Maynulet's 1st Armored Division tank company had been on patrol near Kufa when it was alerted to a car thought to be carrying a driver for radical cleric Muqtada al-Sadr and another militiaman loyal to the Shiite cleric.

They chased the vehicle and fired at it, wounding both the passenger, who fled and was later apprehended, and the driver. The killing was filmed by a U.S. drone surveillance aircraft.

Prosecutors grilled Maynulet on why he didn't treat the Iraqi, pointing out that he had been trained in first aid.

Maynulet said the company's medic, Sgt. Thomas Cassady, had told him: "He's gone, there's nothing we can do." He said he wouldn't question the expertise of his medic.

An Army neurosurgeon, Richard Gullock, testified that it was unclear from the surveillance footage whether the driver was alive or dead at the time of the shooting. In the video, the man appeared to be waving his right arm before the first shot.

"I am aware there can be similar movements in someone who can be considered clinically brain dead," Gullock said.

However, a second neurosurgeon, Lt Col. Rocco Armonda of the Walter Reed Medical Center in Washington, countered that the pattern of the man's movements in the video "indicate he was alive."

Maynulet appeared relaxed and spoke confidently as he testified, recounting the events in great detail.

Questions from the six-member panel — the equivalent of a civilian jury — focused on whether Maynulet tried to hide his actions by failing to report the shooting at the end of the day.

Maynulet said that he discussed the shooting in a debriefing that immediately followed the mission.

Asked directly if he had tried to hide the killing or cover it up, Maynulet replied, "No, not at all."

He further testified that, as company commander, he had more important priorities on the high-profile mission than saving the Iraqi, including searching for two escaped passengers and maintaining the safety of his men.

He testified that he was reluctant to expend limited first aid resources on a man he had been told would die anyway.

Iraq's interim deputy defense minister, Ziad Cattan, testified later Wednesday that he had worked with Maynulet when the soldier was stationed in Baghdad and had contact with Iraqi officials.

Cattan, a district council chairman at the time, described him as "a good soldier and a good officer." Asked about Maynulet's attitude toward Iraqis, Cattan replied that "he is very compassionate."

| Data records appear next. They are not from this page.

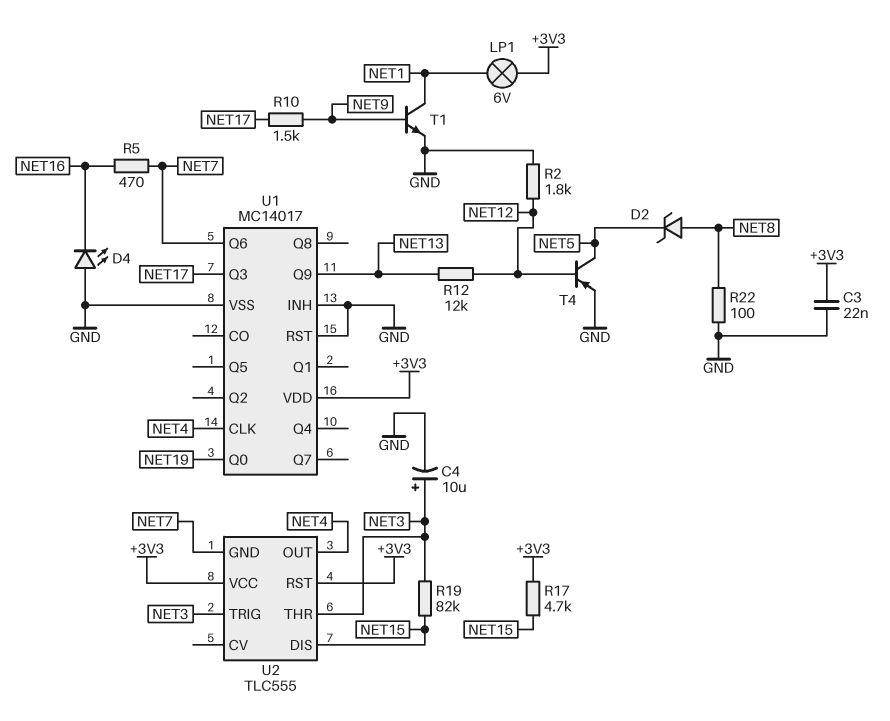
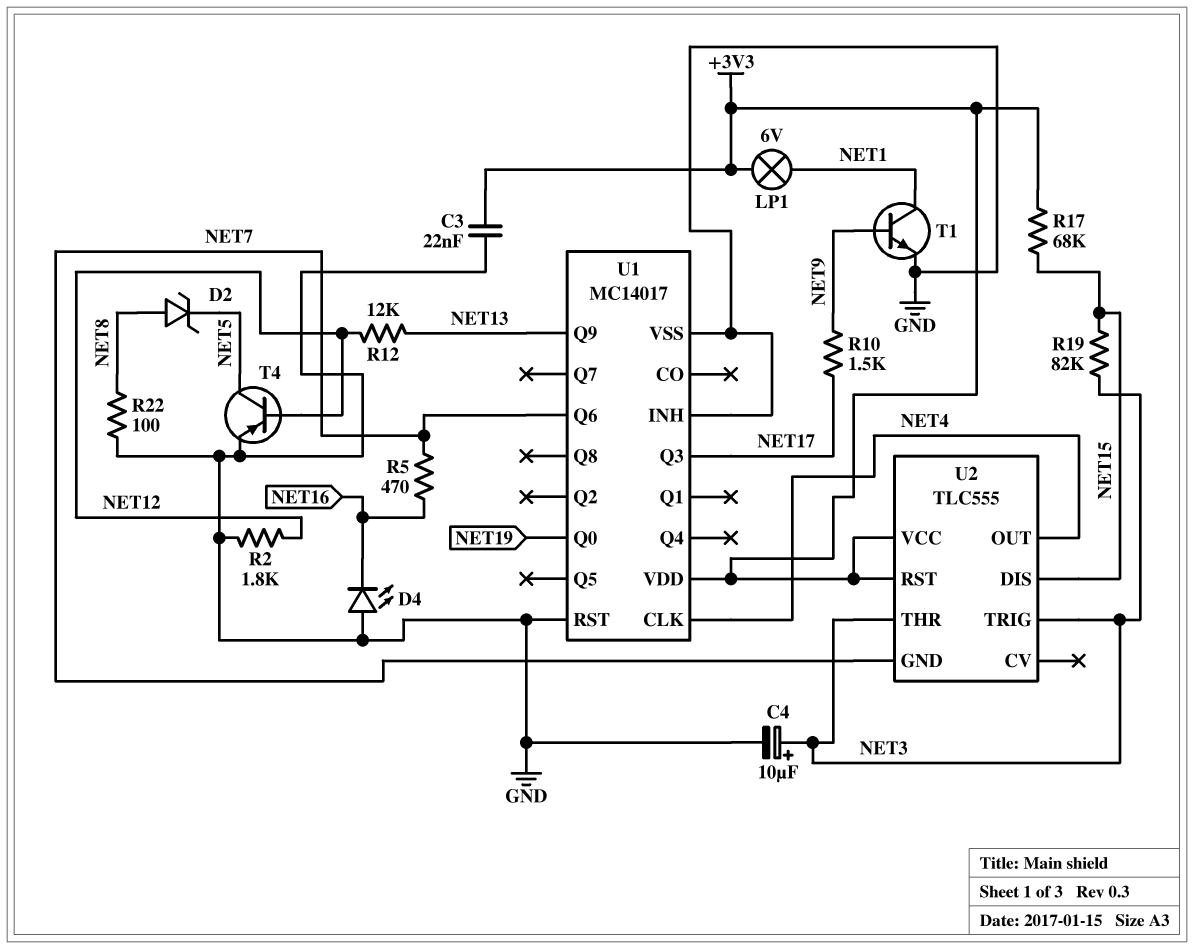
R17: 4.7k (+3V3, NET15) -> 68k (+3V3, NET15)

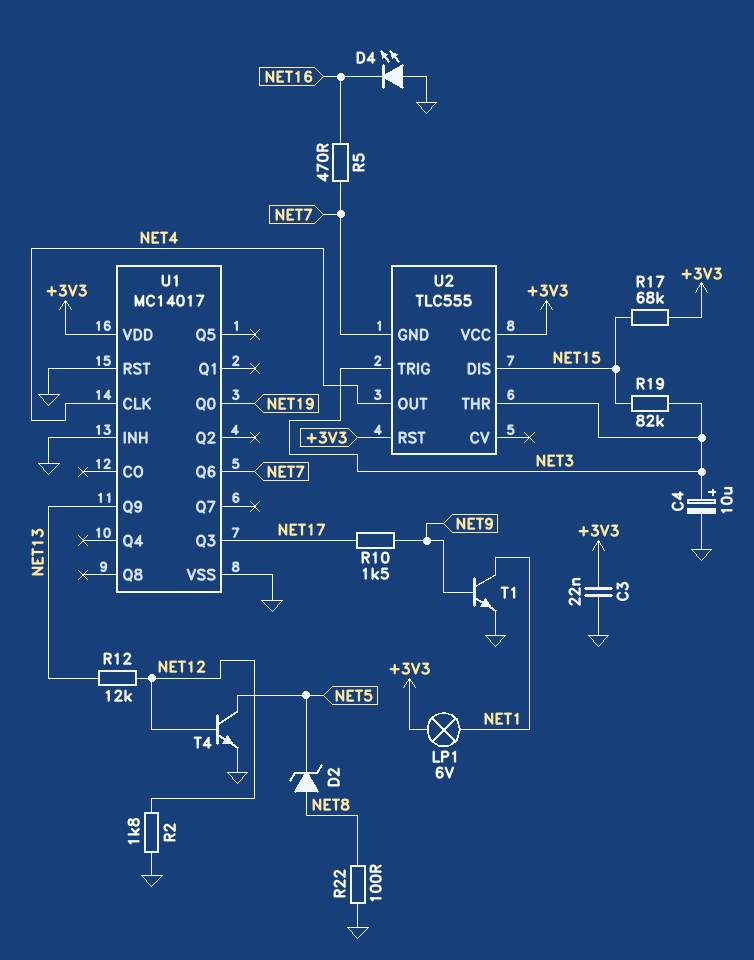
T4: PNP (B NET12, C NET5, E GND) -> NPN (B NET12, C NET5, E GND)

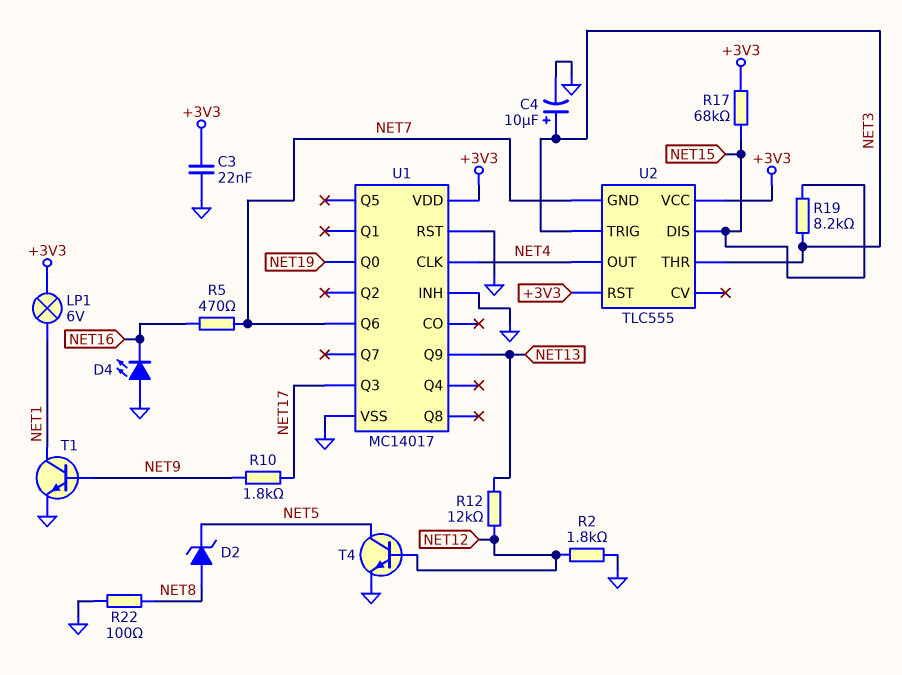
R10: 1.5k (NET9, NET17) -> 1.8k (NET9, NET17)
R19: 82k (NET3, NET15) -> 8.2k (NET3, NET15)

Maynulet's lawyers have argued that his actions were in line with the Geneva Conventions on the code of war. His command was suspended May 25, but he has remained with his Wiesbaden-based unit.

The U.S. military has referred to the Iraqi driver only as an "unidentified paramilitary member," but relatives named him as Karim Hassan, 36. The family does not dispute that he was working for al-Sadr.